It had been one of the best little puzzles of the 110th Congress so far: Why did Rep. Dan Burton (R-Ind.) miss 19 House votes over four days in mid-January? Where was he? [IMGCAP(1)]
Burton’s office hadn’t returned several calls from HOH over the past couple of weeks on this subject, nor did it respond to inquiries from the local press. No one in the Republican leadership seemed to know, either.
Now, when HOH finally learned Tuesday where Burton had been — courtesy of a report in The Indianapolis Star — he kicked himself for not figuring it out earlier. As anyone who has followed Burton over the years should have known, he was playing golf.
Specifically, Burton was at the Bob Hope Chrysler Classic in lovely Palm Springs, Calif., where he played in the pro-am event at four local golf courses over four days.
Keeping with tradition, Burton’s office did not respond to HOH’s request for comment Tuesday, and his staff didn’t return the Star’s calls, either.
And really, why should they? Why should an elected official like Burton have to explain his whereabouts to anyone? So what if he just decided not to go to work for a week? Can’t you do that at your job? How important was it really to vote on stem-cell research funding, the minimum wage or energy policy when he had the chance to play golf with celebrities such as Yogi Berra, George Lopez, Michael Bolton, Huey Lewis and Maury Povich? This whole story is working HOH into a Lou Dobbs-style populist lather.
Anyway, Burton has been playing in the annual Bob Hope event for several years and often has missed House votes to do so. Sometimes, however, Burton has been able to make his tee time without missing any House work.
HOH’s favorite example came in 2000, when Burton, at the time still the chairman of what was then known as the Government Reform Committee, scheduled a panel field hearing in nearby Los Angeles the same week as the Bob Hope event.
The purpose of the hearing — HOH is not making this up — was to study whether Soviet agents had ever hidden secret stashes of weapons in the United States in case World War III broke out. The hearing was definitely NOT an excuse for Burton to fly out to sunny Southern California in the dead of winter on the taxpayers’ dime.
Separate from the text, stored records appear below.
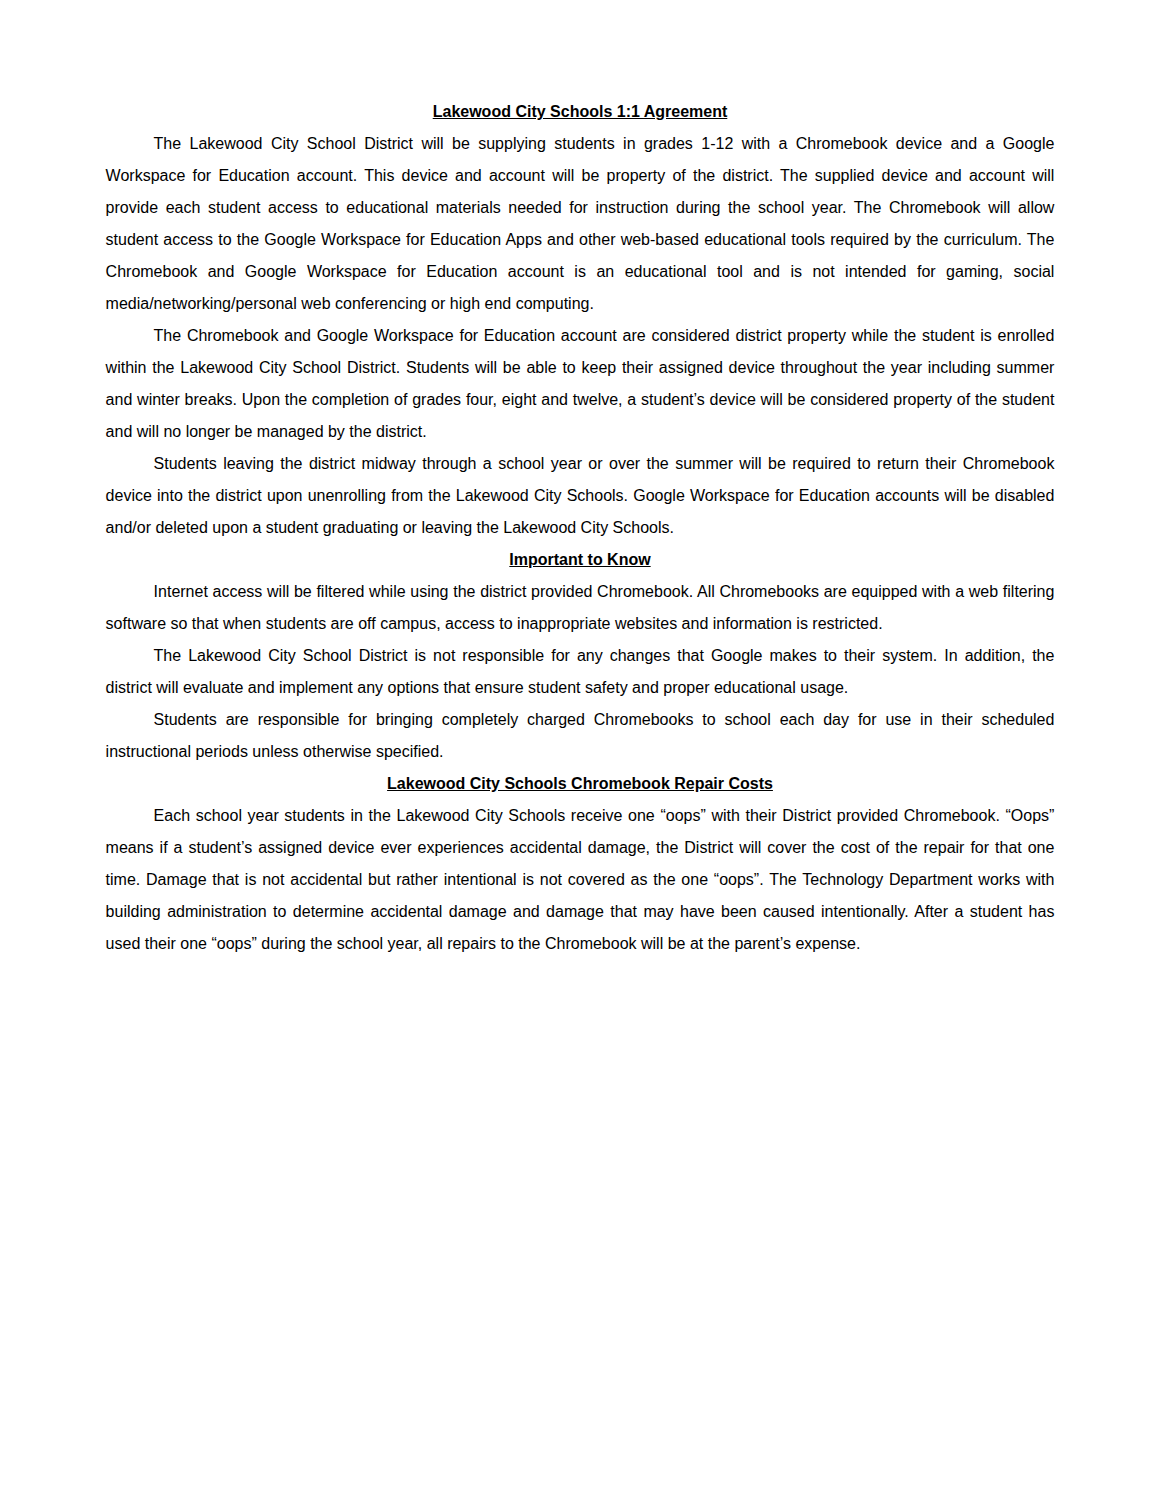Lakewood City Schools 1:1 Agreement
The Lakewood City School District will be supplying students in grades 1-12 with a Chromebook device and a Google Workspace for Education account. This device and account will be property of the district. The supplied device and account will provide each student access to educational materials needed for instruction during the school year. The Chromebook will allow student access to the Google Workspace for Education Apps and other web-based educational tools required by the curriculum. The Chromebook and Google Workspace for Education account is an educational tool and is not intended for gaming, social media/networking/personal web conferencing or high end computing.
The Chromebook and Google Workspace for Education account are considered district property while the student is enrolled within the Lakewood City School District. Students will be able to keep their assigned device throughout the year including summer and winter breaks. Upon the completion of grades four, eight and twelve, a student’s device will be considered property of the student and will no longer be managed by the district.
Students leaving the district midway through a school year or over the summer will be required to return their Chromebook device into the district upon unenrolling from the Lakewood City Schools. Google Workspace for Education accounts will be disabled and/or deleted upon a student graduating or leaving the Lakewood City Schools.
Important to Know
Internet access will be filtered while using the district provided Chromebook. All Chromebooks are equipped with a web filtering software so that when students are off campus, access to inappropriate websites and information is restricted.
The Lakewood City School District is not responsible for any changes that Google makes to their system. In addition, the district will evaluate and implement any options that ensure student safety and proper educational usage.
Students are responsible for bringing completely charged Chromebooks to school each day for use in their scheduled instructional periods unless otherwise specified.
Lakewood City Schools Chromebook Repair Costs
Each school year students in the Lakewood City Schools receive one “oops” with their District provided Chromebook. “Oops” means if a student’s assigned device ever experiences accidental damage, the District will cover the cost of the repair for that one time. Damage that is not accidental but rather intentional is not covered as the one “oops”. The Technology Department works with building administration to determine accidental damage and damage that may have been caused intentionally. After a student has used their one “oops” during the school year, all repairs to the Chromebook will be at the parent’s expense.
“It’s my understanding that there are many potential targets for Russian sabotage in California,” Burton said at the time. “If there are hidden caches of explosives in the state, that’s very dangerous. … That’s why we are here.”
Then in 2005, HOH told you about Burton missing an important International Relations Committee vote on UN reform because he was playing at the Booz Allen Hamilton pro-am golf tournament over at Congressional Country Club in Bethesda, Md. That probably didn’t do much for Burton in the race for the top GOP slot on the International Relations Committee, a contest he ended up losing to Rep. Ileana Ros-Lehtinen (Fla.).
As for the Bob Hope tournament, the Star reported that Burton may have paid at least part of his annual entry fee — this year’s was $12,000 — to the charitable event out of his campaign account, which may not be acceptable given that Federal Election Commission rules allow Members to give campaign funds to charity only if they don’t get anything in return.
And the donations Burton did make from his campaign account to Eisenhower Medical Center, the main charity involved with the Bob Hope event, apparently were part of Burton’s pledge to give away contributions he had received from incarcerated lobbyist Jack Abramoff.
Of course, Burton probably thinks all those rules are kind of overblown anyway. Back on Jan. 4, the House voted 430-1 to sharply restrict gifts and privately funded travel for Members; Burton, of course, was the lone “no” vote.
Maybe HOH is being too cynical about Burton. All this week, the AT&T Pebble Beach National Pro-Am is going on out in scenic Monterey, Calif., and yet the Indiana lawmaker has been right here on Capitol Hill, voting on the House floor. Maybe by skipping the event, Burton is showing that he’s changed his ways.
Or maybe he just didn’t get an invite.
The Truth About Cats and Dogs. Normally, HOH makes a point of noting when celebrities are coming to Capitol Hill. In the case of an event today, however, he’ll just settle for telling you which celebrities are going to be taken to the woodshed.
At 10 a.m. in 1116 Longworth, Reps. Jim Moran (D-Va.) and Mike Ferguson (R-N.J.) will join Wayne Pacelle, president and CEO of the Humane Society, to reveal details of that group’s investigation into the ongoing use of cat and dog fur in fur products sold in the United States.
Apparently the Humane Society’s tests have shown that fur coats from some high-end designers have at least some dog and/or cat fur in them. Yuck.
What’s the celebrity angle? One issue that is expected to come up at the event is the fact that, according to the Humane Society, two of the designers who may be mixing some Fido and Fluffy into their products are none other than Jay-Z, proprietor of Rocawear, and Sean “Diddy” Combs, designer of Sean John (though Diddy has reportedly pledged to pull the offending garments off the shelves).
Tempted as he’s been, HOH remains pleased with his recent decision not to buy any of Jay-Z’s fur coats.